Malta Independent Saturday, 31 January 2009, 00:00 Last update: about 13 years ago

Creating a new system to regulate the finances of Europe's best and wealthiest clubs during the global financial crisis is UEFA's top priority in 2009.

European football's governing body said yesterday how to control the debts and spending of clubs which want to play in the lucrative Champions League.

UEFA's other main goals for the year are preparing for the 2012 European Championship and protecting the careers of teenage players, UEFA general secretary David Taylor said.

"It will never be far from the top of the agenda during the course of this year," Taylor said after a two-day meeting of UEFA's executive committee.

"The indications we are getting from the vast majority of clubs are such that in these times of global economic crisis, these initiatives are very well timed."

Taylor said the UEFA executive discussed using fewer than eight stadiums for the Euro 2012 tournament, scheduled to be played in Poland and Ukraine. The preparations have been dogged by delays in stadium, transportation and hotel projects.

Taylor said politicians and officials from Poland and Ukraine presented their progress reports to UEFA at a meeting Wednesday.

UEFA, meanwhile, is determined to stop clubs jeopardizing their future by running up debts.

The executive committee accepted a progress report from an expert team of lawyers, academics and business consultants which is examining options such as salary caps to restrict clubs' spending and limit their debts.

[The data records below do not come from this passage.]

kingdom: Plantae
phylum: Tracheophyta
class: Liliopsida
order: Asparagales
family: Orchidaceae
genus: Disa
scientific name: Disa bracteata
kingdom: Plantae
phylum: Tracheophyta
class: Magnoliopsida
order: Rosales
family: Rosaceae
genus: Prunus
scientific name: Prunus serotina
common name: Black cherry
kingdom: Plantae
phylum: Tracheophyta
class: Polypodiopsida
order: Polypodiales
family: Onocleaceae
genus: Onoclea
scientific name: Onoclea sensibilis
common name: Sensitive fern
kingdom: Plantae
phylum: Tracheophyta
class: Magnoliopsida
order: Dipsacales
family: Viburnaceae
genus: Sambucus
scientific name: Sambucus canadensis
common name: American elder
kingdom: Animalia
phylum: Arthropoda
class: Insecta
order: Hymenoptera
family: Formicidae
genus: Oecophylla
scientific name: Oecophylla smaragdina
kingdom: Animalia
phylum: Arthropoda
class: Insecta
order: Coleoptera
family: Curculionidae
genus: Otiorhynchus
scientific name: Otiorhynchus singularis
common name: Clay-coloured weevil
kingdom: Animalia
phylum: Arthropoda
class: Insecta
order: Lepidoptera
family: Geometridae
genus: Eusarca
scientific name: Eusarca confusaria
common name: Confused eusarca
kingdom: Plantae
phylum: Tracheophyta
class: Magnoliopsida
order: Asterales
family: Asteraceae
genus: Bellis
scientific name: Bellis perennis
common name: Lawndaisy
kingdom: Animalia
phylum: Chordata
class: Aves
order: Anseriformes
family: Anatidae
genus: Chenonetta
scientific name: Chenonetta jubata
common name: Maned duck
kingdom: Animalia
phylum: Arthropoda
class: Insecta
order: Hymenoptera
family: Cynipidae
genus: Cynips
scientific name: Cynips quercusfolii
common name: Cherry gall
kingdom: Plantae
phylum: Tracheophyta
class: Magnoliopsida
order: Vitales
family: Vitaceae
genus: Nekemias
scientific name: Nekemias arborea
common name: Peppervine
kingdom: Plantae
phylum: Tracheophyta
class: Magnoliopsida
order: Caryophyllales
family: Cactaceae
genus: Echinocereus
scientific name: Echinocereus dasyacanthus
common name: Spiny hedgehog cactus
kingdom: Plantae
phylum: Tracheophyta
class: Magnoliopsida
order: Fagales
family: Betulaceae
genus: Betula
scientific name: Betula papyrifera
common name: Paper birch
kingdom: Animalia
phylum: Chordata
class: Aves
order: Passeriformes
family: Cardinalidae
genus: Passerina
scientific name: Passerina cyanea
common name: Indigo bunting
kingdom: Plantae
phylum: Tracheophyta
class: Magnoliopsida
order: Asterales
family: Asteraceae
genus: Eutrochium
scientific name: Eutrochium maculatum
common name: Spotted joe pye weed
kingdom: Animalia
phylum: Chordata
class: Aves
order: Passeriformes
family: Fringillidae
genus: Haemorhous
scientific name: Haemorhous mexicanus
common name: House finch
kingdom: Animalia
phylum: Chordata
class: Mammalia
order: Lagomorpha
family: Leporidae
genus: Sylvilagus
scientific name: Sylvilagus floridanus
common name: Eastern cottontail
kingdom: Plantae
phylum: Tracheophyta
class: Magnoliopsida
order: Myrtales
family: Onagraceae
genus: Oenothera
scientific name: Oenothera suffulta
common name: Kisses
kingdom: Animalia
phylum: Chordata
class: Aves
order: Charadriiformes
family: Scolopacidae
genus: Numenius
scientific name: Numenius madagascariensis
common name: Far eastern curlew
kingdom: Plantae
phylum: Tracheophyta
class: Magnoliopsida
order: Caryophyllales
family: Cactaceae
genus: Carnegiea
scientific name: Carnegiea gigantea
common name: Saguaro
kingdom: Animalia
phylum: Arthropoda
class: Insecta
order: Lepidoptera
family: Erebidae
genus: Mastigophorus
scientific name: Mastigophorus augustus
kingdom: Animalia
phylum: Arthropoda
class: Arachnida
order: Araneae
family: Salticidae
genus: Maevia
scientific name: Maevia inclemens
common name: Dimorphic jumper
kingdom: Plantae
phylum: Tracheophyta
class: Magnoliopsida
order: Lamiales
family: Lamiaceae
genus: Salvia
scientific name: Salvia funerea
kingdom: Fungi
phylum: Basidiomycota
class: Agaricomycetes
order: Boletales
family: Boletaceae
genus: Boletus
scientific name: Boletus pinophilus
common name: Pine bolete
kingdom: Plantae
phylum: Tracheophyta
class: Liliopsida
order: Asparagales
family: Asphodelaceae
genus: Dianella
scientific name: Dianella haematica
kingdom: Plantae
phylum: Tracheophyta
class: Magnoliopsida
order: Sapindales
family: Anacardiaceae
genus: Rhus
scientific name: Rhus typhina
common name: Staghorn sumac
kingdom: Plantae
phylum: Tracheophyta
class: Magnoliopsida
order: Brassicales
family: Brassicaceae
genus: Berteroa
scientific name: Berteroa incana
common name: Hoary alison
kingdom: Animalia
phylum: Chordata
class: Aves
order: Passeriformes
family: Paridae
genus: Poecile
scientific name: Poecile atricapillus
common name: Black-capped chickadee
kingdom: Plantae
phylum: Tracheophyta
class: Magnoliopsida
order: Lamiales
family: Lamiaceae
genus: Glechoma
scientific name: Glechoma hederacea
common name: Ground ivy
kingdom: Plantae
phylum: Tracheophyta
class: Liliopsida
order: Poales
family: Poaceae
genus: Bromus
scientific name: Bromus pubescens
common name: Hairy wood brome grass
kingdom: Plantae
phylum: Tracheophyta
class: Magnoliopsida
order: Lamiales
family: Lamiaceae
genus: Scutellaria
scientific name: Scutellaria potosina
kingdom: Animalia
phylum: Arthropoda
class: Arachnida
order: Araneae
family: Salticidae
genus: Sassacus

Taylor said the group was working privately before UEFA revealed its preferred option for a system of issuing financial licenses to clubs. Having a license would be a condition of being allowed to play in the Champions League or Europa League, which succeeds the UEFA Cup next season.

"This is obviously a subject which is close to (clubs') hearts," he said. "It is a complex and delicate matter. It will be a consultation. It won't be imposed from above."

UEFA will listen to the views of the European Club Association - an elite group of more than 130 clubs from each of the 53 footballing nations in Europe - which has its first annual assembly 9-10 February in Geneva.

Taylor said UEFA hopes to create a formal licensing panel at a March 9 meeting of its football strategy council, which includes representatives of clubs, European leagues and players' unions.